Text under study
::::
NETBIOS: flushed name=ORINDA, addr=1000.4444.5555

The following line indicates that the entry for ORINDA timed out and was flushed from the cache table:

NETBIOS: expired name=ORINDA, addr=1000.4444.5555

The following line indicates that the router removed the ORINDA entry from its cache table:

NETBIOS: removing entry. name=ORINDA,addr=1000.4444.5555,idb=TR1,vrn=0

The following line indicates that the router discarded a NetBIOS packet of type ADD_NAME, STATUS, NAME_QUERY, or ADD_GROUP. These packets are discarded when multiple copies of one of these packet types are detected during a certain period of time.

NETBIOS: Tossing ADD_NAME/STATUS/NAME/ADD_GROUP frame

The following line indicates that the system could not find a NetBIOS name in the cache:

NETBIOS: Lookup Failed -- not in cache

The following line indicates that the system found the destination NetBIOS name in the cache, but located on the same ring from which the packet came. The router will drop this packet because the packet should not leave this ring.

NETBIOS: Lookup Worked, but split horizon failed

The following line indicates that the system found the NetBIOS name in the cache, but the router could not find the corresponding RIF. The packet will be sent as a broadcast frame.

NETBIOS: Could not find RIF entry

The following line indicates that no buffer was available to create a NetBIOS name cache proxy. A proxy will not be created for the packet, which will be forwarded as a broadcast frame.

NETBIOS: Cannot duplicate packet in netbios_name_cache_proxy

Related Commands

Command
Description

debug netbios error

Displays information about NetBIOS protocol errors.

debug netbios packet

Displays general information about NetBIOS packets.


debug netbios packet

To display general information about NetBIOS packets, use the debug netbios packet privileged EXEC command. The no form of this command disables debugging output.

debug netbios packet

no debug netbios packet

Syntax Description

This command has no arguments or keywords.

Usage Guidelines

For complete information on the NetBIOS process, use the debug netbios error command along with the debug netbios packet command.

Examples

The following is sample output from the debug netbios packet and debug netbios error commands. This example shows the LLC header for an asynchronous interface followed by the NetBIOS information. For additional information on the NetBIOS fields, refer to IBM LAN Technical Reference IEEE 802.2.

Router# debug netbios packet

Async1 (i) U-format UI C_R=0x0
(i) NETBIOS_ADD_NAME_QUERY
 Resp_correlator= 0x6F 0x0
 Src name=CS-NT-1        

Async1 (i) U-format UI C_R=0x0
(i) NETBIOS_ADD_GROUP_QUERY
 Resp_correlator= 0x6F 0x0
 Src name=COMMSERVER-WG 

Async1 (i) U-format UI C_R=0x0
(i) NETBIOS_ADD_NAME_QUERY
 Resp_correlator= 0x6F 0x0
 Src name=CS-NT-1         

Ethernet0 (i) U-format UI C_R=0x0
(i) NETBIOS_DATAGRAM
 Length= 0x2C 0x0
 Dest name=COMMSERVER-WG 
 Src name=CS-NT-3

Related Commands

Command
Description

debug netbios error

Displays information about NetBIOS protocol errors.
::::
Given data
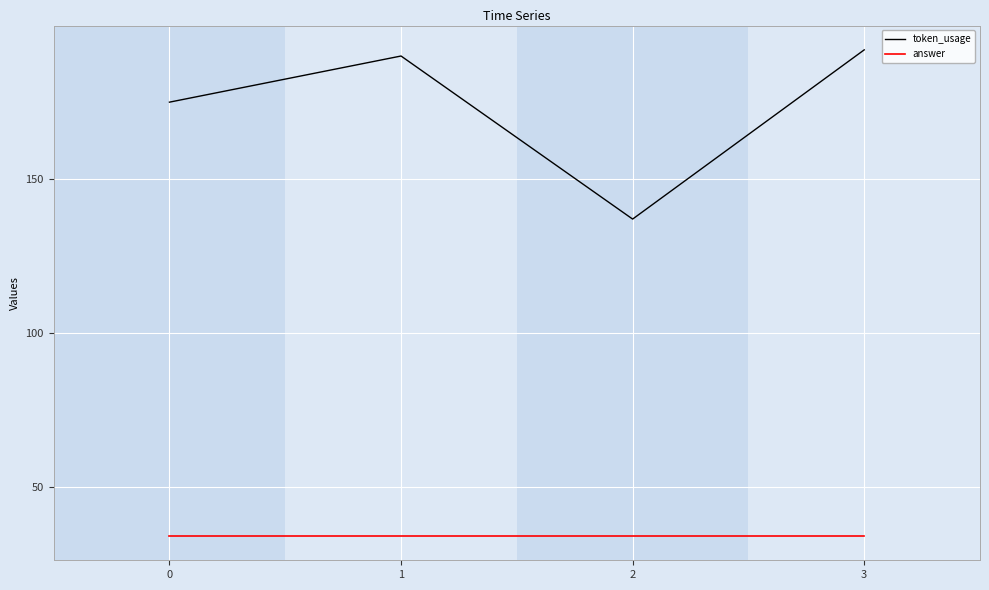

Rank the categories by token_usage value from highest to lowest.

3, 1, 0, 2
::::
What you should do
Please rewrite the NetBIOS debugging text starting at "no debug netbios" and ending at "netbios packet command.", putting "parameters" in place of "arguments". The data is separate material, unrelated to the NetBIOS debugging text.

Task output
no debug netbios packet

Syntax Description

This command has no parameters or keywords.

Usage Guidelines

For complete information on the NetBIOS process, use the debug netbios error command along with the debug netbios packet command.